▶ **Reading passage**:

+++

To ensure the partial quote I gave in my initial post was not misleading,
this is the question and answer from the book (c)1996 by Addison-Wesley
Publishing Company, Inc.

Question: How can I write code to conform to these old, binary data file
formats?

Answer: It's difficult because of word size and byte-order differences,
floating-point formats, and structure padding. To get the control you need
over these particulars, you may have to read and write things a byte at a
time, shuffling and rearranging as you go. (This isn't always as bad as it
sounds and gives you both code portability and complete
control.) For example, suppose that you want to read a data structure,
consisting of a character, a 32-bit integer, and a 16-bit integer, from the
stream fp into the C structure

struct mystruct {
char c;
long int i32;
int i16;
};

You might use code like this:

s.c = getc(fp);

s.i32 = (long)getc(fp) << 24;
s.i32 |= (long)getc(fp) << 16;
s.i32 |= (unsigned)(getc(fp) << ;
s.i32 |= getc(fp);

s.i16 = getc(fp) << 8;
s.i16 |= getc(fp);

This code assumes that getc reads 8-bit characters and that the data is
stored most significant byte first ("big endian"). The casts to (long)
ensure that the 16- and 24-bit shifts operate on long values (see question
3.14), and the cast to (unsigned) guards against sign extension. (In
general, it's safer to use all unsigned types when writing code like this,
but see question 3.19.)

The corresponding code to write the structure might look like:

putc(s.c, fp);
putc((unsigned)((s.i32 >> 24) & 0xff), fp);
putc((unsigned)((s.i32 >> 16) & 0xff), fp);
putc((unsigned)((s.i32 >> & 0xff), fp);
putc((unsigned)(s.i32 & 0xff), fp);
putc(s.i16 >> & 0xff, fp);
putc(s.i16 & 0xff, fp);

See also questions 2.12, 12.38, 16.7, and 20.5.

+++

(Collection entries)
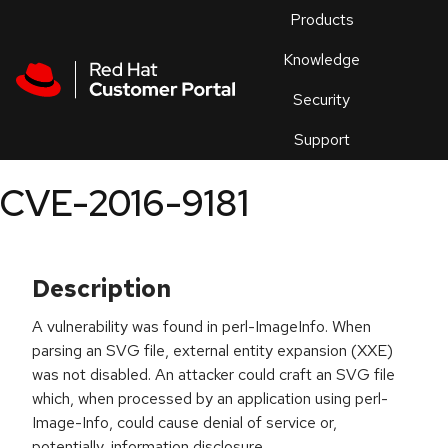
Skip to navigation
Skip to main content
Products
En
Knowledge
Security
Or
trouble
Support
an
issue
.
CVE-2016-9181
Description
A vulnerability was found in perl-ImageInfo. When
parsing an SVG file, external entity expansion (XXE)
was not disabled. An attacker could craft an SVG file
which, when processed by an application using perl-
Image-Info, could cause denial of service or,
potentially, information disclosure.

+++

▶ **Goal of the exercise**: Repeat the binary data file passage word for word, from "This code assumes" up to and including "see question 3.19.)". The lines above were drawn from a separate source.

▶ **Task output**:
This code assumes that getc reads 8-bit characters and that the data is
stored most significant byte first ("big endian"). The casts to (long)
ensure that the 16- and 24-bit shifts operate on long values (see question
3.14), and the cast to (unsigned) guards against sign extension. (In
general, it's safer to use all unsigned types when writing code like this,
but see question 3.19.)